The Feds Are Looking to Score 650 Kilos of Weed

Vox reports that the U.S. Drug Enforcement Agency (DEA) has increased the production quotas for research-grade marijuana grown by the federal government, allowing the supply of marijuana for research to increase from 21 kilograms per year to 650 kilograms— a nearly 3,000% increase. The increase in research-grade marijuana is for the National Institute on Drug Abuse’s supply grown at the University of Mississippi, a government-controlled monopoly that continues to create significant obstacles and delays for ongoing and planned research. “This is a big deal: it means the federal government is moving closer and closer to accepting marijuana for research and, potentially, medical purposes,” writes German Lopez of Vox.

Originally appearing here.

The Drug Enforcement Administration this week massively boosted how much marijuana the federal government can grow for researchers in 2014.

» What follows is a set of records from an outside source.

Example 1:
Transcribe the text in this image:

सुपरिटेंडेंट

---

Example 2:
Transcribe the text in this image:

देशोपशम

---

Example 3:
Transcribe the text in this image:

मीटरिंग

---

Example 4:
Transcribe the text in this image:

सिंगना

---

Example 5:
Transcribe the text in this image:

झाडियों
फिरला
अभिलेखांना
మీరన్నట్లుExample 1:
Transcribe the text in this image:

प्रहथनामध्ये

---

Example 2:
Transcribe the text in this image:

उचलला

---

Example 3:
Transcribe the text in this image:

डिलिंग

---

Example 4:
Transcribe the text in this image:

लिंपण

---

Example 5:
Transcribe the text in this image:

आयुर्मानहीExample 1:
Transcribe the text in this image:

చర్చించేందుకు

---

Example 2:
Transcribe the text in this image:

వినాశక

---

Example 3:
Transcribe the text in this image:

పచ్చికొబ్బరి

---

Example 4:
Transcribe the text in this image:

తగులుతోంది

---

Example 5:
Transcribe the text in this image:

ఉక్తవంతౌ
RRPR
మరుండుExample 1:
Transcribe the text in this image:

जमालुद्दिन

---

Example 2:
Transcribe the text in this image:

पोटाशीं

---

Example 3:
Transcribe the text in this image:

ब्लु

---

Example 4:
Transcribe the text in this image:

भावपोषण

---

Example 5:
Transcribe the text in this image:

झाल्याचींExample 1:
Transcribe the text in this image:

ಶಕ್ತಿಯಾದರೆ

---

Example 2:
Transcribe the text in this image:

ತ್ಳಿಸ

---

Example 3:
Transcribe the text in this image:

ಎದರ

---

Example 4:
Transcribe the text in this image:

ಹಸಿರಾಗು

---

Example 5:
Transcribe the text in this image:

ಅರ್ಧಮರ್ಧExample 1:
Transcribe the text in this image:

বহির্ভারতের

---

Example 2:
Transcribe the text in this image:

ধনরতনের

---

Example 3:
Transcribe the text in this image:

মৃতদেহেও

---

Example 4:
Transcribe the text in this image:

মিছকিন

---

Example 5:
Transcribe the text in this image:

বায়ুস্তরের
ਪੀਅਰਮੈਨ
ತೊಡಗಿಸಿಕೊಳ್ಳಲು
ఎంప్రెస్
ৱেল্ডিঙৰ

The increase, from 21 kilograms to 650, will allow the University of Mississippi to grow substantially more research-bound marijuana under its exclusive contract with the National Institute on Drug Abuse (NIDA).

A NIDA spokesperson explained in an email that the boost will accommodate researchers’ increased demand for marijuana.

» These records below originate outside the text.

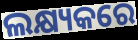
ଲକ୍ଷ୍ୟକରେ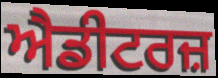
ਐਡੀਟਰਜ਼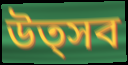
উত্সব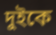
দুইকেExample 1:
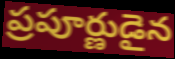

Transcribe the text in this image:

ప్రపూర్ణుడైన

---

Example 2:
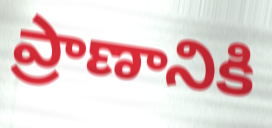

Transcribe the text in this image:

ప్రాణానికి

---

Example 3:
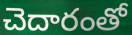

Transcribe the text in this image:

చెదారంతో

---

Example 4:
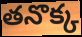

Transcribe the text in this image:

తనొక్క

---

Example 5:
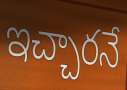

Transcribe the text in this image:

ఇచ్చారనేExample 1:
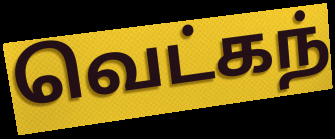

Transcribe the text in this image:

வெட்கந்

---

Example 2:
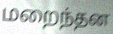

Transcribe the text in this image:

மறைந்தன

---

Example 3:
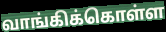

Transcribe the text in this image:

வாங்கிக்கொள்ள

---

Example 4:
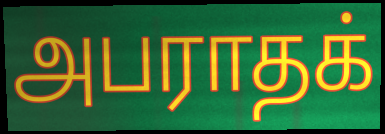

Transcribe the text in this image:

அபராதக்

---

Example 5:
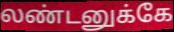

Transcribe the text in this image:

லண்டனுக்கேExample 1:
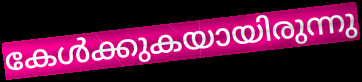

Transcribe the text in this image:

കേൾക്കുകയായിരുന്നു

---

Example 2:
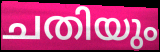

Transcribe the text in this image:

ചതിയും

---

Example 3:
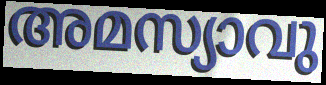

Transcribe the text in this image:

അമസ്യാവു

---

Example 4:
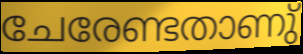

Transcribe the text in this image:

ചേരേണ്ടതാണു്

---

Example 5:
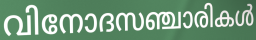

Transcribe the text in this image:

വിനോദസഞ്ചാരികൾ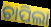
ଚାପିଲା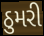
ઠુમરી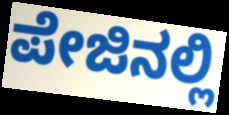
ಪೇಜಿನಲ್ಲಿ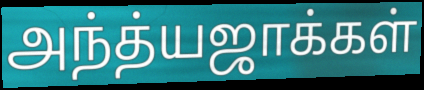
அந்த்யஜாக்கள்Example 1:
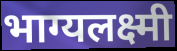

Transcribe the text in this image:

भाग्यलक्ष्मी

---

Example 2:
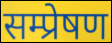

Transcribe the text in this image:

सम्प्रेषण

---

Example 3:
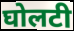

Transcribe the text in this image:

घोलटी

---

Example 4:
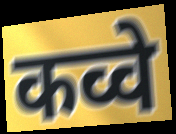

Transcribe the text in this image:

कव्वे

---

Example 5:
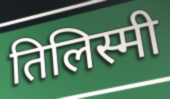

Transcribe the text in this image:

तिलिस्मी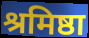
श्रमिष्ठाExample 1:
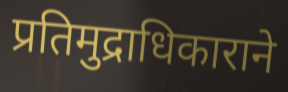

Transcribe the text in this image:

प्रतिमुद्राधिकाराने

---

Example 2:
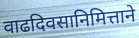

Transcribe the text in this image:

वाढदिवसानिमित्ताने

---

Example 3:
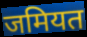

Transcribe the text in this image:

जमियत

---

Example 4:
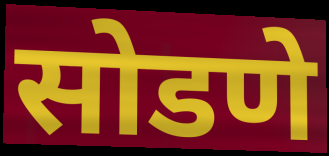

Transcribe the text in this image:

सोडणे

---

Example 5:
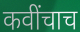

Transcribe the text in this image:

कवींचाच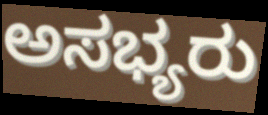
ಅಸಭ್ಯರುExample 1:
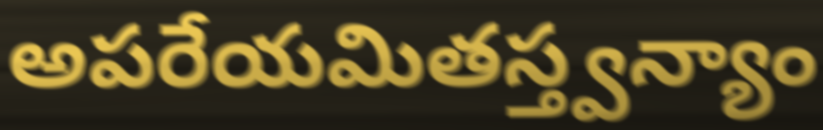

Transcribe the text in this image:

అపరేయమితస్త్వన్యాం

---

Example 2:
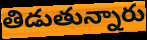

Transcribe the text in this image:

తిడుతున్నారు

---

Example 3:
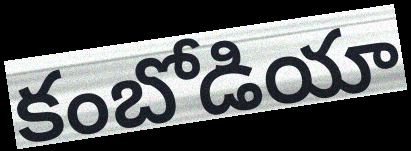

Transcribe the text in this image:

కంబోడియా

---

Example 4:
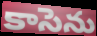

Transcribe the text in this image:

కాసెను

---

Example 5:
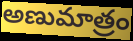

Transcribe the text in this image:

అణుమాత్రం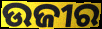
ଉଜୀର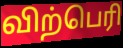
விற்பெரி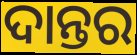
ଦାନ୍ତରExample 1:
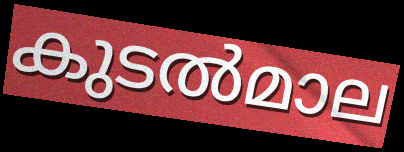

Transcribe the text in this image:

കുടൽമാല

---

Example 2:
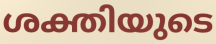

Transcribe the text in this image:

ശക്തിയുടെ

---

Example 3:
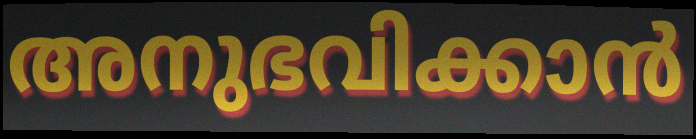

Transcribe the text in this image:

അനുഭവിക്കാൻ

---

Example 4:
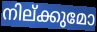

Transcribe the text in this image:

നില്ക്കുമോ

This is a big deal: it means the federal government is moving closer and closer to accepting marijuana for research and, potentially, medical purposes. It’s worth noting, however, that substantial regulatory barriers remain, even though there is some evidence marijuana can treat some medical conditions better than conventional medicine.

The nonprofit Multidisciplinary Association for Psychedelic Studies (MAPS), which has been pushing the federal government to loosen its restrictions on marijuana, was quick to point out that NIDA still holds a monopoly over marijuana for research. MAPS President Rick Doblin said his organization will continue working to end that monopoly.

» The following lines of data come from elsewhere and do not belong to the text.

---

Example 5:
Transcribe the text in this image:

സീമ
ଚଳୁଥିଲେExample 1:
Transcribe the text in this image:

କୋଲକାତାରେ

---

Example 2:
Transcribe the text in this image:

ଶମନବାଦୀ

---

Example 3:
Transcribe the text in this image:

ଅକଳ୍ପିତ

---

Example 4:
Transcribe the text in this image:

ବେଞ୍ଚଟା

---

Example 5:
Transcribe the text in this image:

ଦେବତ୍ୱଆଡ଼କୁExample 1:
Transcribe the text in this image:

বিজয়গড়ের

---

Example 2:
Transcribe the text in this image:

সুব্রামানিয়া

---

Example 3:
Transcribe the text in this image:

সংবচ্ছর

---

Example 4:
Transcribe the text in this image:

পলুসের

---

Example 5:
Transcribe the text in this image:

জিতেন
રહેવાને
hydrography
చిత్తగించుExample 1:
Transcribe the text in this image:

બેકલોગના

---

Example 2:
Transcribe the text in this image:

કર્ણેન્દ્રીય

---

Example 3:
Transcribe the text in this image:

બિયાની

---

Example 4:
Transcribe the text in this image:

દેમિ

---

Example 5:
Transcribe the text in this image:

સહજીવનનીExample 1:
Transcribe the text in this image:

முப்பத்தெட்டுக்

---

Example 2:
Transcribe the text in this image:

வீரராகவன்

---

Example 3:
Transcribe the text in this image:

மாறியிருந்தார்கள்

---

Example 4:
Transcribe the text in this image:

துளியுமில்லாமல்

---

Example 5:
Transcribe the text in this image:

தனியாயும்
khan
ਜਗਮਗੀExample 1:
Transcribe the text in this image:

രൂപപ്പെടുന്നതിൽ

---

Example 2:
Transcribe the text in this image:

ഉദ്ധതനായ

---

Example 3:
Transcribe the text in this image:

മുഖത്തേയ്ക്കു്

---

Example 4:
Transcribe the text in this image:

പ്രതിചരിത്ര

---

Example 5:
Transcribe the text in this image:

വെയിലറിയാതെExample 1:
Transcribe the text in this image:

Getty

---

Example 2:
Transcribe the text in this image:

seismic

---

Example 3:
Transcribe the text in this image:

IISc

Researchers often complain that, as a result of NIDA’s monopoly, they’ve had to abide to extra regulatory hurdles to conduct medical marijuana research. The process can extend a study’s approval by months or even years, on top of the Food and Drug Administration process that medical drug research typically goes through.

The monopoly also puts medical marijuana in a contradictory legal area: it’s legal, at least in some states, for private growers to supply marijuana for medical consumption, but it’s not possible for researchers to go to the same private growers to find out if the marijuana is safe for medical consumption in the first place.